* [Aim of the task] Locate every line in the material containing the string "align", with case counting, and copy each of those lines.

----- Dataset records

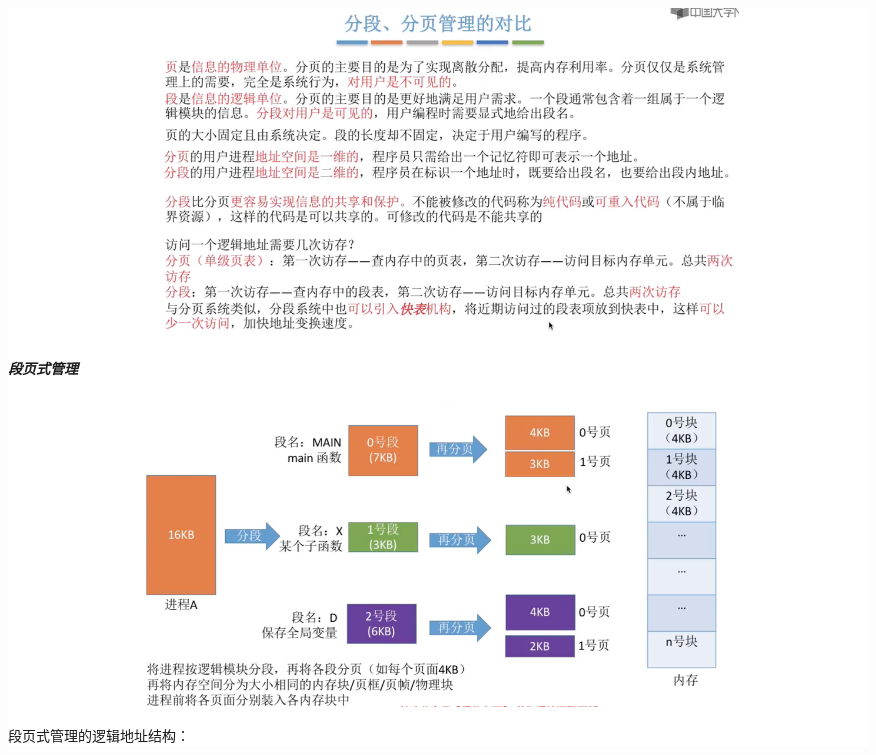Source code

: <p align="center"><img src="./img/分段和分页对比.png" style="width:70%!important"></p>

##### 段页式管理
<p align="center"><img src="./img/段页式存储管理.png" style="width:70%!important"></p>

段页式管理的逻辑地址结构：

----------

* [Written answer]
: <p align="center"><img src="./img/分段和分页对比.png" style="width:70%!important"></p>
<p align="center"><img src="./img/段页式存储管理.png" style="width:70%!important"></p>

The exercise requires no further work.